Approx. 1.2 to 1.6 gallons of blood are running through the body of a healthy person, which correlates to 6-8% of their body weight. If not enough blood can be rebuilt, this causes an undersupply of oxygen for the organs. The amount of the compensated blood loss depends as well on how fast the blood gets lost. An acute blood loss of 20% (approx. 0.3 gallons) is seen as critical.

 

Oxygen

 

Oxygen deprivation: 10 minutes

Usually a person passes out after two minutes without oxygen. The human body can survive as long as oxygen is available in the blood. This varies from person to person and depends on factors such as fitness level. Electric brain activity expires after 20 seconds without oxygen, and people become unconscious. After 2-3 minutes the first cells get damaged, first in the cortex, then in the brain stem which controls blood circulation and breathing.
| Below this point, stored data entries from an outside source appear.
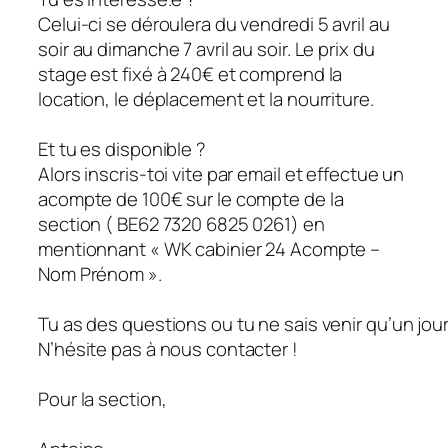
Celui-ci se déroulera du vendredi 5 avril au
soir au dimanche 7 avril au soir. Le prix du
stage est fixé à 240€ et comprend la
location, le déplacement et la nourriture.
Et tu es disponible ?
Alors inscris-toi vite par email et effectue un
acompte de 100€ sur le compte de la
section ( BE62 7320 6825 0261) en
mentionnant « WK cabinier 24 Acompte –
Nom Prénom ».
Tu as des questions ou tu ne sais venir qu’un jour
N’hésite pas à nous contacter !
Pour la section,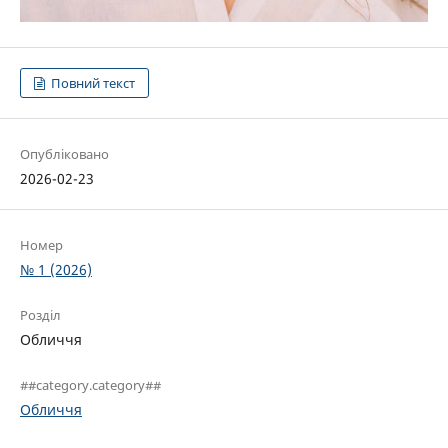
Повний текст
Опубліковано
2026-02-23
Номер
№ 1 (2026)
Розділ
Обличчя
##category.category##
Обличчя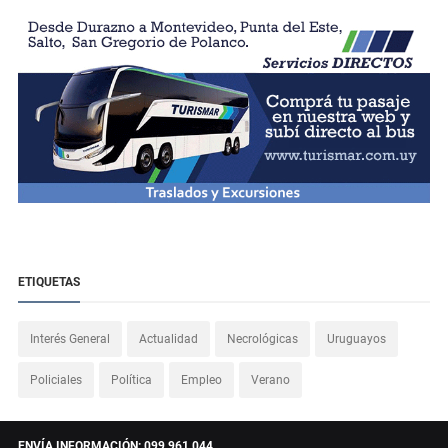
ETIQUETAS
Interés General
Actualidad
Necrológicas
Uruguayos
Policiales
Política
Empleo
Verano
ENVÍA INFORMACIÓN: 099 961 044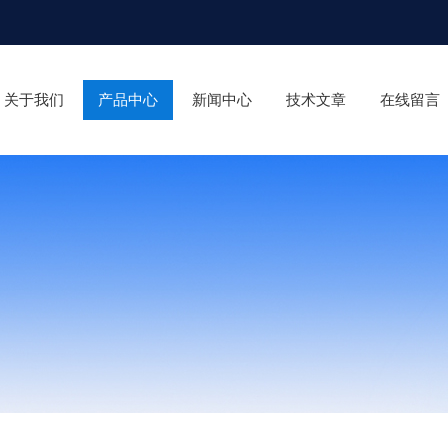
关于我们
产品中心
新闻中心
技术文章
在线留言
After 5 minutes the brain is damaged irreparably, so that a human can continue living in only in a persistent vegetative state. After 10 minutes without oxygen supply a person is clinically dead. Unbelievable, but: The world record in holding breath is held by 22 minutes.

 

Nowater

 

Without water: approx. 1 week

Each cell of the human body needs water to survive. If a person isn’t able to replace their daily loss of water, the person survives one week on average. How long one can actually survive without fluid intake, depends on various aspects: ambient temperature, humidity, physical activity, age or state of health, play a role. Even if a person doesn’t lose any liquid due to urine, the person loses half a liter per day due to skin and breathing – in case of heat or physical activity significantly more.
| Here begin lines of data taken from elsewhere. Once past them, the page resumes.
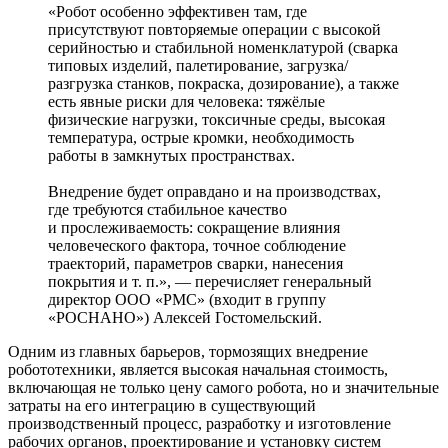
«Робот особенно эффективен там, где
присутствуют повторяемые операции с высокой
серийностью и стабильной номенклатурой (сварка
типовых изделий, палетирование, загрузка/
разгрузка станков, покраска, дозирование), а также
есть явные риски для человека: тяжёлые
физические нагрузки, токсичные среды, высокая
температура, острые кромки, необходимость
работы в замкнутых пространствах.
Внедрение будет оправдано и на производствах,
где требуются стабильное качество
и прослеживаемость: сокращение влияния
человеческого фактора, точное соблюдение
траекторий, параметров сварки, нанесения
покрытия и т. п.», — перечисляет генеральный
директор ООО «РМС» (входит в группу
«РОСНАНО») Алексей Гостомельский.
Одним из главных барьеров, тормозящих внедрение
робототехники, является высокая начальная стоимость,
включающая не только цену самого робота, но и значительные
затраты на его интеграцию в существующий
производственный процесс, разработку и изготовление
рабочих органов, проектирование и установку систем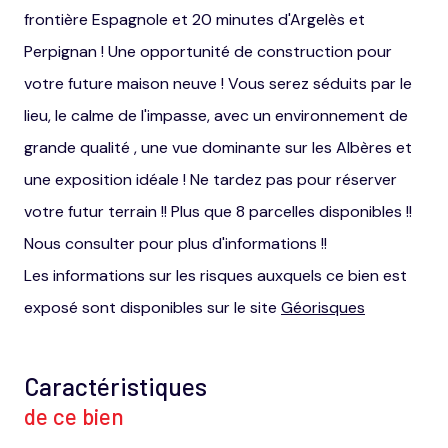
frontière Espagnole et 20 minutes d'Argelès et
Perpignan ! Une opportunité de construction pour
votre future maison neuve ! Vous serez séduits par le
lieu, le calme de l'impasse, avec un environnement de
grande qualité , une vue dominante sur les Albères et
une exposition idéale ! Ne tardez pas pour réserver
votre futur terrain !! Plus que 8 parcelles disponibles !!
Nous consulter pour plus d'informations !!
Les informations sur les risques auxquels ce bien est
exposé sont disponibles sur le site
Géorisques
Caractéristiques
de ce bien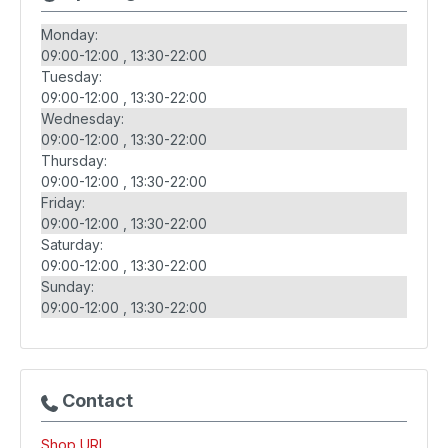
Monday:
09:00-12:00
13:30-22:00
Tuesday:
09:00-12:00
13:30-22:00
Wednesday:
09:00-12:00
13:30-22:00
Thursday:
09:00-12:00
13:30-22:00
Friday:
09:00-12:00
13:30-22:00
Saturday:
09:00-12:00
13:30-22:00
Sunday:
09:00-12:00
13:30-22:00
Contact
Shop URL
A healthy young person can keep up 3-4 days without water, in extreme situations even 12 days. The actual cause of death by drought is an internal intoxication or a circulatory collapse. The kidneys aren’t able to expel the uremic substances caused by the lack of fluid and endogenous poisons destroys all organs. Or else the circulation collapses and multiorgan dysfunction, heart attack or stroke occur.

 

Nofood

 

Without food: 1-2 months

According to physical constitution and energy metabolism a person can survive 1-2 months without food intake. Without calorie intake, the body feeds itself on its own substances. During the first days the organism breaks down its carbohydrate reserves, followed by fat tissue, then musculature, and finally skin, kidneys, lungs, and bones. A loss of 30% body weight mostly ends up with death.

By rule of thumb you can memorize the rule of three:

3 minutes without oxygen, 3 days without water, 3 weeks without food.

 

Nosleep

 

Without sleep: too long

Here is the good news at the end : A lack of sleep can lead indeed to acoustic, optical, olfactory and tactile hallucinations – but cannot lead to death. The world record in staying awake stays at 266 hours (barely 12 days).

Well, there’s no excuse for the next exam.


* All data given are guidelines. General statements are impossible to make, since every body is different and therefore reacts differently to extreme situations.